Life is full of disappointments

Testikuva0116
Tuusula Lake, Järvenpää, Finland

It’s so easy to think about disappointments in your life than about things that is good. Sometimes life is full of surprises. That’s one of the reason I don’t like making plans because when I plan something, it just disappoints. I thought I would have a career, a family and a bright future at 25 but that never happened. It feels like I haven’t achieved anything in my life. I’ve only experienced disappointments. I feel like a failure at times. Seeing other people being so together at 30 something. Even under 30 has experienced more things than I have. At the same time I’m actually glad I’ve missed things because you can’t miss something you never experienced. When other have problems in family affairs or having to support others, I only have to live for me. Especially when I’m unemployed and I don’t have enough money to support anyone else. It’s a blessing and a curse.

I used to have a dream about becoming a pro in photography. I especially wanted to photograph motor sport. Mostly Formula One but that dream were dashed when I realised there’s a long way to go and I didn’t have faith I would get that far. I probably only wanted to photograph that because of a certain F1 driver but he’s now retired from that series anyway. Becoming a pro you need practise and if you can’t even get an internship how will you get work experience in that field. I’m mostly disappointed at myself that I don’t have that ambition and courage to try better. Follow your dream they say but I don’t believe it will ever happen to me. I just dream small because I’ve been disappointed too many times so I don’t expect much.

I had a happy childhood. I had loving parents and a sister. I had friends in school and everything was alright. It was the adulthood that has been sucking big time. I feel I’m behind everyone else in my age group. They’re all been experiencing things. Fallen in love, travelled outside Europe, got a career etc. I’m still stuck in what I want to do in my life. I’m a grown-up but mentally a lost child. I haven’t even had a real job with real pay. I’m still stuck in those teenage years when you’re still finding yourself. Except that I know who I am and why I’m on this earth. Well, in a way I don’t what my purpose is here. If there’s a higher power (which I truly believe there is) why do I only feel disappointments. Where is my happiness? Don’t I deserve it once in a while? By happy I don’t mean a relationship because happiness is more than that to me. I found happiness in small things but sometimes I wish I could find something bigger than that. I wish I had enough money to travel somewhere. Experience new things. What would me happier right now is a job where I know what I’m doing and in a laid back work environment. I probably end up disappointed again.
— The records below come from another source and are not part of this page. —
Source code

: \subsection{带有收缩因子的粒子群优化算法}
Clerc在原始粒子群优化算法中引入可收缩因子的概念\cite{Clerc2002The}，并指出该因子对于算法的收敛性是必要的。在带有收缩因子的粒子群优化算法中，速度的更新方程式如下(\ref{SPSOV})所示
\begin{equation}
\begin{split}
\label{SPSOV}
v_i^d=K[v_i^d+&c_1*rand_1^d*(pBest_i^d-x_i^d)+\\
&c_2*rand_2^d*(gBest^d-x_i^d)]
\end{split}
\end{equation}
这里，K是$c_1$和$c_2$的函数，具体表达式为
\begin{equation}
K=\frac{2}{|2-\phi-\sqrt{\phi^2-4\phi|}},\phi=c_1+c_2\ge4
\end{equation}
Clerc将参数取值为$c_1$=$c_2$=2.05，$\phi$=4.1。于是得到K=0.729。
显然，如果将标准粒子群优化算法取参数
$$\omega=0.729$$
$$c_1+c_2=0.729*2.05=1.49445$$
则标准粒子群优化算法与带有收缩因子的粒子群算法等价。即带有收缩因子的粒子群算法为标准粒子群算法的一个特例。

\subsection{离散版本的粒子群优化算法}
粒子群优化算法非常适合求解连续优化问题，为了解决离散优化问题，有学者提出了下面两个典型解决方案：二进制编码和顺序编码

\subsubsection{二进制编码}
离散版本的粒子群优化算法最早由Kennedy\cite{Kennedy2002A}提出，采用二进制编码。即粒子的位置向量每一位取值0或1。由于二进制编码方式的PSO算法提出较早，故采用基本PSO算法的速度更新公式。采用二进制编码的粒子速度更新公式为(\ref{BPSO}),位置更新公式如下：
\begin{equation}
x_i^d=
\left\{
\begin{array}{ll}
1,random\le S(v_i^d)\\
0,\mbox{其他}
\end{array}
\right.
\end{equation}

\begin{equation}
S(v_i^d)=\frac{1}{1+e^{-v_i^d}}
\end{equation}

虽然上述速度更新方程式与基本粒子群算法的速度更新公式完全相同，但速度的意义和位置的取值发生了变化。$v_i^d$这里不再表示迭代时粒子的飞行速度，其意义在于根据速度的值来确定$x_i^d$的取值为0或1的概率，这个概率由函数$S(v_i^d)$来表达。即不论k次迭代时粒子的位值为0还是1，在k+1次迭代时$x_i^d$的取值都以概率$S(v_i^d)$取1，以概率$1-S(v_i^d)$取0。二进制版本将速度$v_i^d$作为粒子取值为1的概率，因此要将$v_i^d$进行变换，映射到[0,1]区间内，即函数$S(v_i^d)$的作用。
All those negative thoughts, there’s also positive thoughts. Enjoy the things you have and not what you don’t. I’m lucky I have a roof over my head. I have enough money to buy food and pay my bills. I’ve had parents who taught me things. I’ve had people who believed in me and support everything I do. I have my health. I don’t even have flu that often. I’m stronger than I was when I was younger. I believe there is a light in the end of the tunnel. Future might look and feel dark right now but it can’t last forever. Positive thinking keeps me positive even if there will be disappointments. But that’s what life is about it. You just have to take it as they come.

“All we have to decide is what to do with the time that is given us.”